* **READING PASSAGE**:

Because the ladies of the Yoshiwara and the teahouses
were of such great interest to the Edo consumers, they were favorite subjects
of woodblock artists, who would draw their portraits in various complimentary
guises, or depict them strolling among the citizens. They were also part
of the imagination of popular authors of novels, poetry, and plays for
puppets or kabuki. As the art of the onnagata developed, the ladies themselves
would imitate the actors who imitated them onstage. It may be difficult
to tell, except from the literary context, whether a particular image is
meant to portray an oiran, an onnagata, or a literary character who combines
aspects of both. Although the sex of the "geisha dolls" is usually assumed
to be female, it might be helpful to imagine them rather as belonging to
this cross-gendered fantasy world.

* **DATA SECTION**:
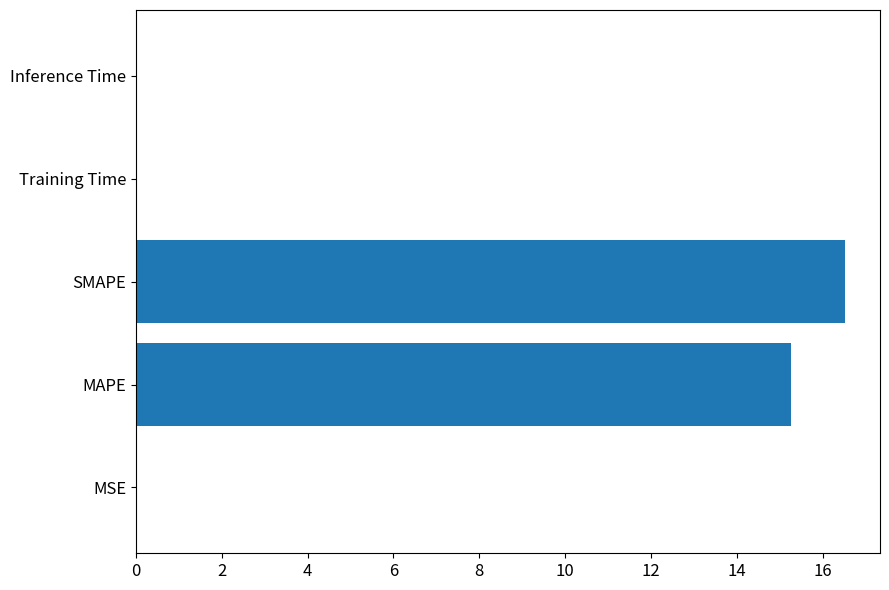

What is the sum of all values?

31.8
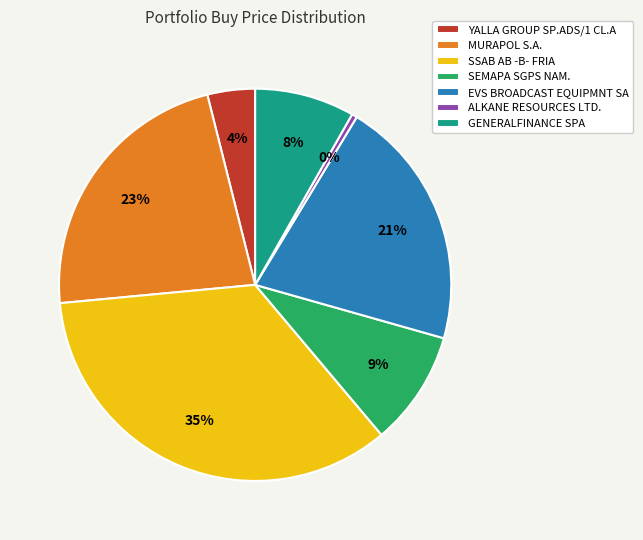

Is it true that MURAPOL S.A. is 23% of the pie?

True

* **ACTIVITY**:
In the passage about the ladies of the Yoshiwara, whom did the ladies imitate as the art of the onnagata developed?

* **RESULT FOR THIS TASK**:
The actors who imitated them onstage.